Well, almost nobody.

<artemis> Apparently nobody has bothered to write something that can take the fast path under Wayland or X on rockchip
<artemis> Because I guess everybody just gives up and uses kodi if they want a media center, or otherwise stops using the thing
<artemis> And the hardware in the pinebookpro is fast enough it can just brute force the inefficiencies at pbp resolution
<my friend> oh uh
<my friend> my coworker did
<my friend> but he can't release it

Gotta love intellectual property law.

Ninth Circle - Adjusting the Display Resolution

It was here at the ninth circle of ARM hell that my journey came to an end. You see, I cannot get this thing to output a display signal at anything other than 1920x1080. If I set it to 1280x720, I don’t get a signal output. If I set it to any manner of standard VGA resolutions, I don’t get a signal. If I plug it into my 1280x1024 monitor, it sure claims it’s in 1280x1024 mode, but there’s no signal. This is constant across the TTY, X11, Wayland. It simply does not matter. I felt, and still feel, like I’m losing my mind when I talk about this. It’s supposed to be in the right mode, its just, there’s no output. Here, look!
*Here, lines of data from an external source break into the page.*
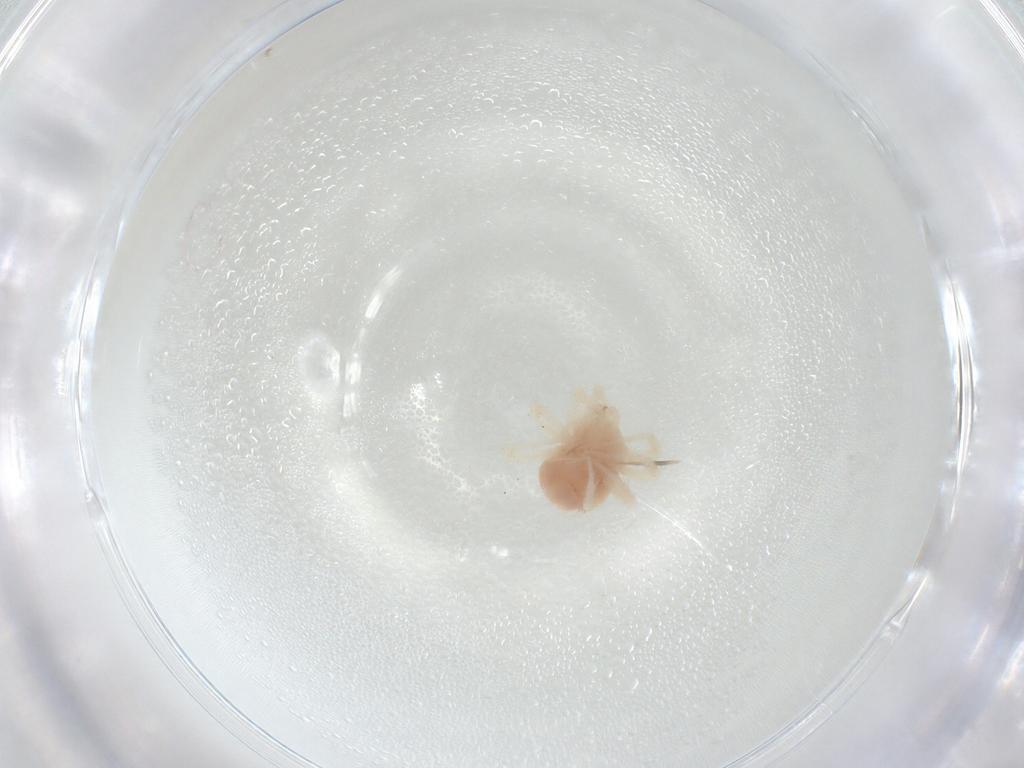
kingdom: Animalia
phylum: Arthropoda
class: Arachnida
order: Trombidiformes
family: Anystidae
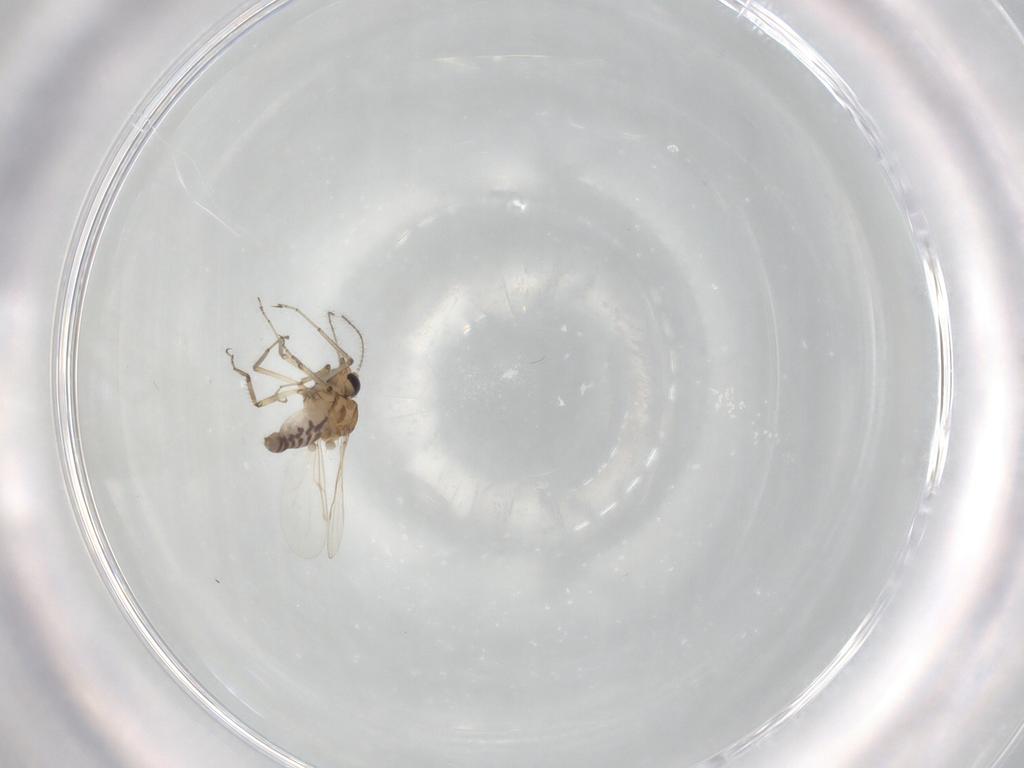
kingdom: Animalia
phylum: Arthropoda
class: Insecta
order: Diptera
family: Ceratopogonidae
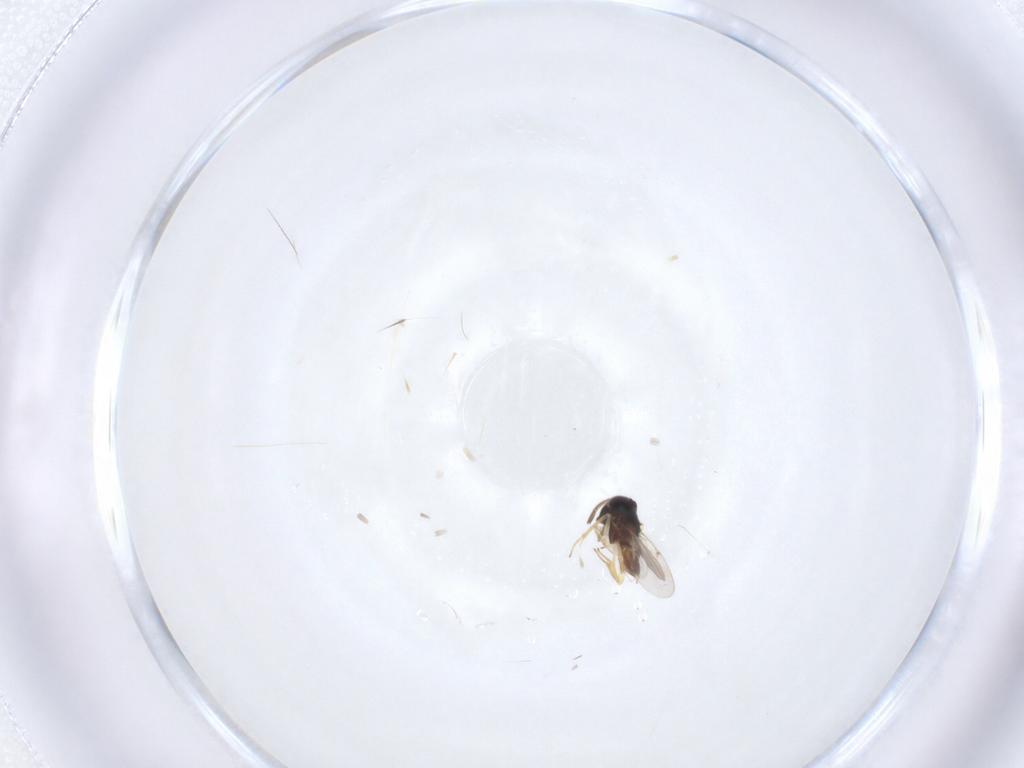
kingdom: Animalia
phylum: Arthropoda
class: Insecta
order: Hymenoptera
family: Encyrtidae
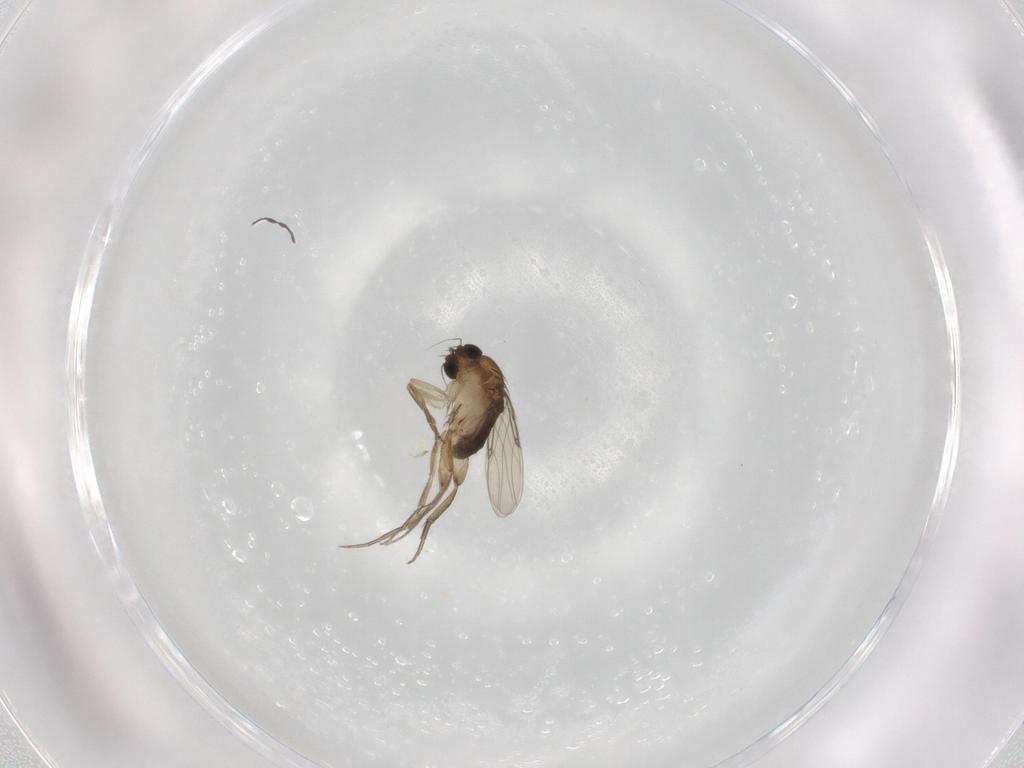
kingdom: Animalia
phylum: Arthropoda
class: Insecta
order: Diptera
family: Phoridae
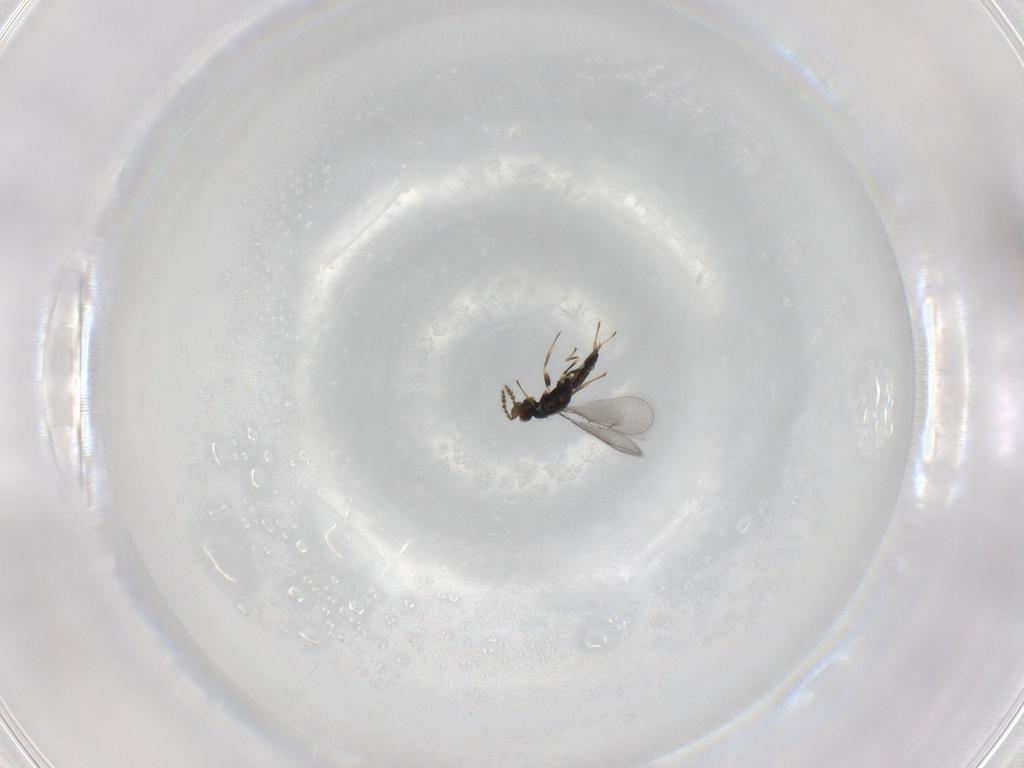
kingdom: Animalia
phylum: Arthropoda
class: Insecta
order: Hymenoptera
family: Eulophidae
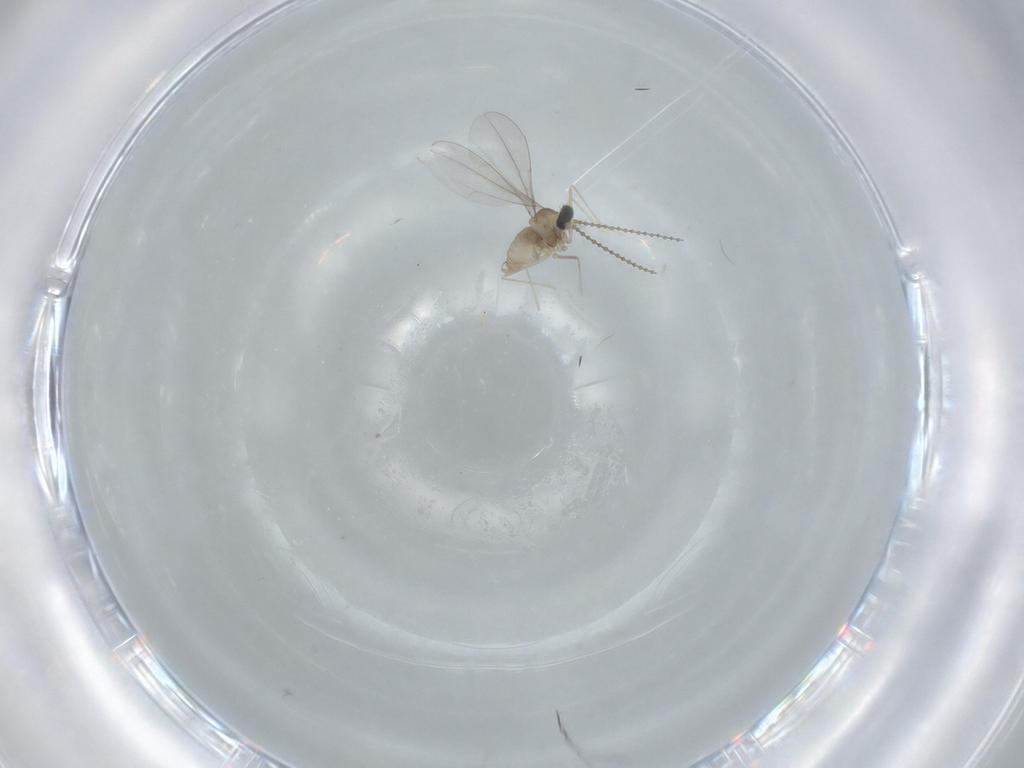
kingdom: Animalia
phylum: Arthropoda
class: Insecta
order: Diptera
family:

vi@shiny ~ $ swaymsg -t get_outputs
Output HDMI-A-1 'Unknown GH18PS 0323ME0502' (focused)
  Current mode: 1280x1024 @ 60.020 Hz
  Position: 0,0
  Scale factor: 1.000000
  Scale filter: nearest
  Subpixel hinting: unknown
  Transform: normal
  Workspace: 1
  Max render time: off
  Adaptive sync: disabled
  Available modes:
    1280x1024 @ 60.020 Hz
    1024x768 @ 60.004 Hz
    800x600 @ 60.317 Hz
    800x600 @ 56.250 Hz

And at this point I had to give up. I tried to pick this apart for a day or so, but ultimately I decided enough was enough, and I powered my board down. I fought the Rock64, and the Rock64 won.

Roll Credits

Thank you to everyone that helped me along the way writing this post. There is no way I could have figured this all out on my own; it is so hard to find accurate information about these boards online, especially as the kernel and userspace are both constantly changing around these devices. In particular I want to shout out

Will, for teaching me u-boot and helping me wrangle it into working on this board.
linear, for answering gentoo and u-boot questions, and helping me get lima working.
CounterPillow in the Pine64 IRC, for getting my video acceleration working. The dts patch, the ffmpeg fork, all those links came from them.
The folks over in #gentoo on liberachat, for answering a lot of my beginner gentoo questions.